Il faut dire que promettre des caméras est la solution de facilité : « Pour les candidats, il semble difficile de faire l’impasse sur une technologie dont l’efficacité n’a jamais été formellement démontrée mais reste plébiscitée par l’opinion », relate le journaliste. Qui cite l’élu en charge de la sécurité à Lyon, lequel a fait croître le parc de caméras de la ville malgré « des arbitrages financiers qui ne sont pas indolores », en raison d’une « assez forte pression » de la population et de la police nationale. Et l’élu de poursuivre « en tant que décideurs publics, nous devons (…) ne jamais avancer sur des technologies sans s’intéresser à leurs effets de bord. » Telle est précisément notre position.
Sentant le vent tourner, le lobby de la vidéosurveillance diversifie astucieusement les cas d’usage, pour aider les élus à justifier l’argent public dépensé dans les caméras : « compter l’usage effectif d’une piste cyclable, comprendre et mieux gérer les flux de circulation, obtenir en temps réel l’état d’une zone pendant un épisode d’inondation. » Pourquoi pas, mais des moyens plus économiques existent pour remplir ces objectifs.
L’article rappelle enfin à ceux qui promettent (et surtout à ceux qui les écoutent) des progrès spectaculaires de la vidéosurveillance dans les années à venir grâce à l’IA que la (vidéo)surveillance algorithmique n’est pas autorisée en l’état actuel de la loi. Quand bien même la loi évoluerait, ce procédé devrait être « réservé prioritairement pour prévenir les actes terroristes ou en cas de risques d’atteintes graves à la sécurité des personnes » a fait savoir le gouvernement.
Le point de vue d’Osons
Pour rappel, nous ne sommes pas opposés aux caméras, mais plutôt sceptiques sur leur efficacité, inquiets de leur coût pour la commune et de leurs effets pervers.

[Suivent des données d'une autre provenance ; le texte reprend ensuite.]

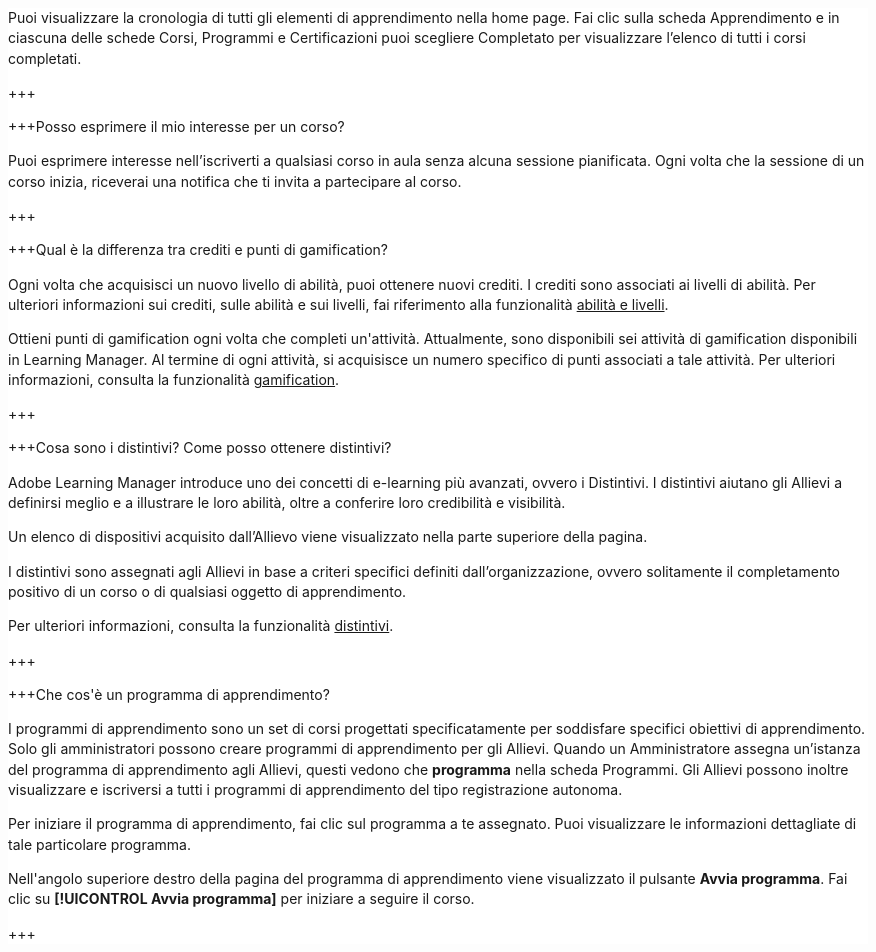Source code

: Puoi visualizzare la cronologia di tutti gli elementi di apprendimento nella home page. Fai clic sulla scheda Apprendimento e in ciascuna delle schede Corsi, Programmi e Certificazioni puoi scegliere Completato per visualizzare l’elenco di tutti i corsi completati.

+++

+++Posso esprimere il mio interesse per un corso?

Puoi esprimere interesse nell’iscriverti a qualsiasi corso in aula senza alcuna sessione pianificata. Ogni volta che la sessione di un corso inizia, riceverai una notifica che ti invita a partecipare al corso.

+++

+++Qual è la differenza tra crediti e punti di gamification?

Ogni volta che acquisisci un nuovo livello di abilità, puoi ottenere nuovi crediti. I crediti sono associati ai livelli di abilità. Per ulteriori informazioni sui crediti, sulle abilità e sui livelli, fai riferimento alla funzionalità [abilità e livelli](feature-summary/skills-levels.md).

Ottieni punti di gamification ogni volta che completi un&#39;attività. Attualmente, sono disponibili sei attività di gamification disponibili in Learning Manager. Al termine di ogni attività, si acquisisce un numero specifico di punti associati a tale attività. Per ulteriori informazioni, consulta la funzionalità [gamification](feature-summary/gamification.md).

+++

+++Cosa sono i distintivi? Come posso ottenere distintivi?

Adobe Learning Manager introduce uno dei concetti di e-learning più avanzati, ovvero i Distintivi. I distintivi aiutano gli Allievi a definirsi meglio e a illustrare le loro abilità, oltre a conferire loro credibilità e visibilità.

Un elenco di dispositivi acquisito dall’Allievo viene visualizzato nella parte superiore della pagina.

I distintivi sono assegnati agli Allievi in base a criteri specifici definiti dall’organizzazione, ovvero solitamente il completamento positivo di un corso o di qualsiasi oggetto di apprendimento.

Per ulteriori informazioni, consulta la funzionalità [distintivi](feature-summary/badges.md).

+++

+++Che cos&#39;è un programma di apprendimento?

I programmi di apprendimento sono un set di corsi progettati specificatamente per soddisfare specifici obiettivi di apprendimento. Solo gli amministratori possono creare programmi di apprendimento per gli Allievi. Quando un Amministratore assegna un’istanza del programma di apprendimento agli Allievi, questi vedono che **programma &#x200B;** nella scheda Programmi. Gli Allievi possono inoltre visualizzare e iscriversi a tutti i programmi di apprendimento del tipo registrazione autonoma.

Per iniziare il programma di apprendimento, fai clic sul programma a te assegnato. Puoi visualizzare le informazioni dettagliate di tale particolare programma.

Nell&#39;angolo superiore destro della pagina del programma di apprendimento viene visualizzato il pulsante **Avvia programma**. Fai clic su **[!UICONTROL Avvia programma]** per iniziare a seguire il corso.

+++

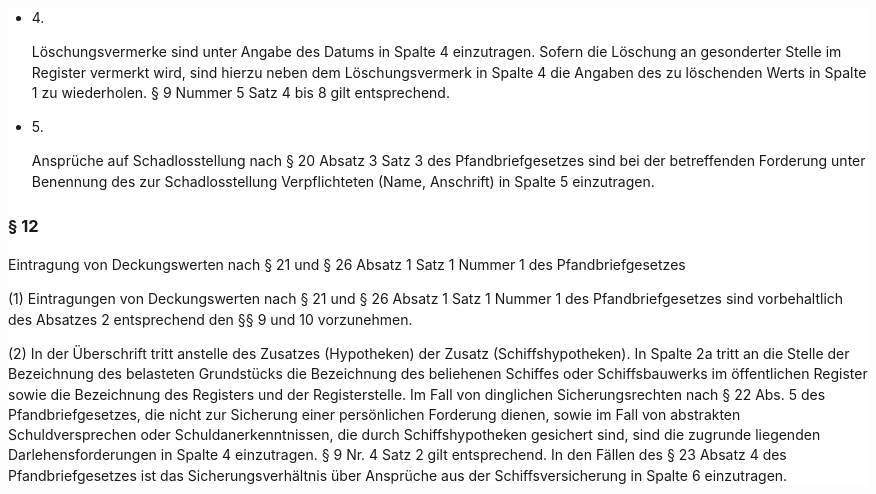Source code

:   - 4\.
    
    <div style="">
    
    Löschungsvermerke sind unter Angabe des Datums in Spalte 4
    einzutragen. Sofern die Löschung an gesonderter Stelle im Register
    vermerkt wird, sind hierzu neben dem Löschungsvermerk in Spalte 4
    die Angaben des zu löschenden Werts in Spalte 1 zu wiederholen. § 9
    Nummer 5 Satz 4 bis 8 gilt entsprechend.
    
    </div>

  - 5\.
    
    <div style="">
    
    Ansprüche auf Schadlosstellung nach § 20 Absatz 3 Satz 3 des
    Pfandbriefgesetzes sind bei der betreffenden Forderung unter
    Benennung des zur Schadlosstellung Verpflichteten (Name, Anschrift)
    in Spalte 5 einzutragen.
    
    </div>

</div>

</div>

</div>

</div>

<span id="BJNR207400006BJNE001302119.html"></span>

### § 12  
Eintragung von Deckungswerten nach § 21 und § 26 Absatz 1 Satz 1 Nummer 1 des Pfandbriefgesetzes

<div>

<div class="jnhtml">

<div>

<div class="jurAbsatz">

(1) Eintragungen von Deckungswerten nach § 21 und § 26 Absatz 1 Satz 1
Nummer 1 des Pfandbriefgesetzes sind vorbehaltlich des Absatzes 2
entsprechend den §§ 9 und 10 vorzunehmen.

</div>

<div class="jurAbsatz">

(2) In der Überschrift tritt anstelle des Zusatzes (Hypotheken) der
Zusatz (Schiffshypotheken). In Spalte 2a tritt an die Stelle der
Bezeichnung des belasteten Grundstücks die Bezeichnung des beliehenen
Schiffes oder Schiffsbauwerks im öffentlichen Register sowie die
Bezeichnung des Registers und der Registerstelle. Im Fall von dinglichen
Sicherungsrechten nach § 22 Abs. 5 des Pfandbriefgesetzes, die nicht zur
Sicherung einer persönlichen Forderung dienen, sowie im Fall von
abstrakten Schuldversprechen oder Schuldanerkenntnissen, die durch
Schiffshypotheken gesichert sind, sind die zugrunde liegenden
Darlehensforderungen in Spalte 4 einzutragen. § 9 Nr. 4 Satz 2 gilt
entsprechend. In den Fällen des § 23 Absatz 4 des Pfandbriefgesetzes ist
das Sicherungsverhältnis über Ansprüche aus der Schiffsversicherung in
Spalte 6 einzutragen.

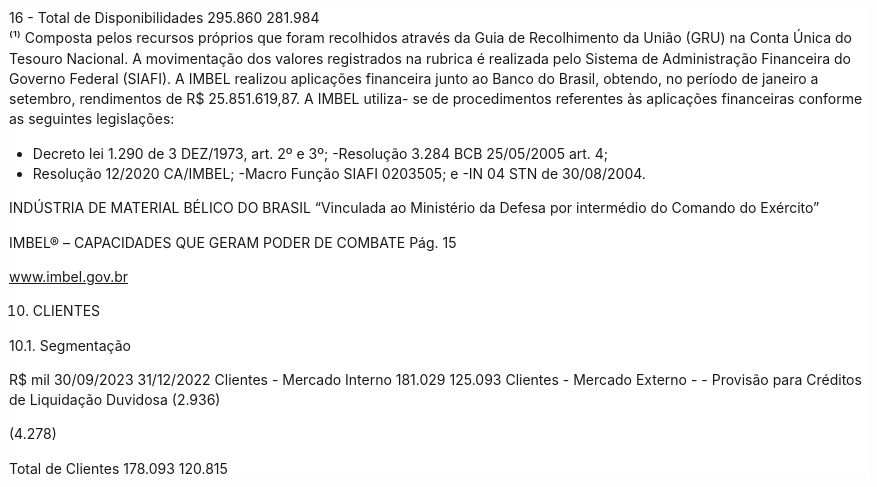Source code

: 16
                          -
Total de Disponibilidades
295.860
281.984      
⁽¹⁾ Composta pelos recursos próprios que foram recolhidos através da Guia de Recolhimento da União (GRU) na Conta Única do Tesouro Nacional. A movimentação 
dos valores registrados na rubrica é realizada pelo Sistema de Administração Financeira do Governo Federal (SIAFI). 
A IMBEL realizou aplicações financeira junto ao Banco do Brasil, obtendo, no período de janeiro a setembro, rendimentos de R$ 25.851.619,87. A IMBEL utiliza-
se de procedimentos referentes às aplicações financeiras conforme as seguintes legislações: 
- Decreto lei 1.290 de 3 DEZ/1973, art. 2º e 3º; 
-Resolução 3.284 BCB 25/05/2005 art. 4; 
- Resolução 12/2020 CA/IMBEL; 
-Macro Função SIAFI 0203505; e 
-IN 04 STN de 30/08/2004. 
 
 
 
 
 
 
 
 
 
 
 
 

INDÚSTRIA DE MATERIAL BÉLICO DO BRASIL 
“Vinculada ao Ministério da Defesa por intermédio do Comando do Exército” 
 
IMBEL® – CAPACIDADES QUE GERAM PODER DE COMBATE 
                Pág. 15 
 
www.imbel.gov.br 
 
10. CLIENTES 
 
10.1.  Segmentação 
 
R$ mil
30/09/2023
31/12/2022
Clientes - Mercado Interno
181.029
125.093
Clientes - Mercado Externo
                          -
                           -
Provisão para Créditos de Liquidação Duvidosa 
(2.936)
                          
(4.278)
                          
Total de Clientes
178.093
120.815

En outre, comme le rappelle un article de la Voix du Nord en date du 10 février, la MEL a proposé aux communes de rejoindre son CSU métropolitain, avec des agents assermentés dédiés pour observer les images. Ce modèle, qui permet de mutualiser à l’échelle de la MEL ce que St André a choisi de faire avec 3 autres communes, nous semble plus judicieux… et économique. L’article avance un coût, réclamé par la MEL pour la surveillance entre 210 et 890 € par caméra et par an (hors frais d’achat des caméras, de maintenance, renouvellement du parc…). Ceci permettant de libérer les agents de la police municipale, afin qu’ils soient visibles et sur le terrain.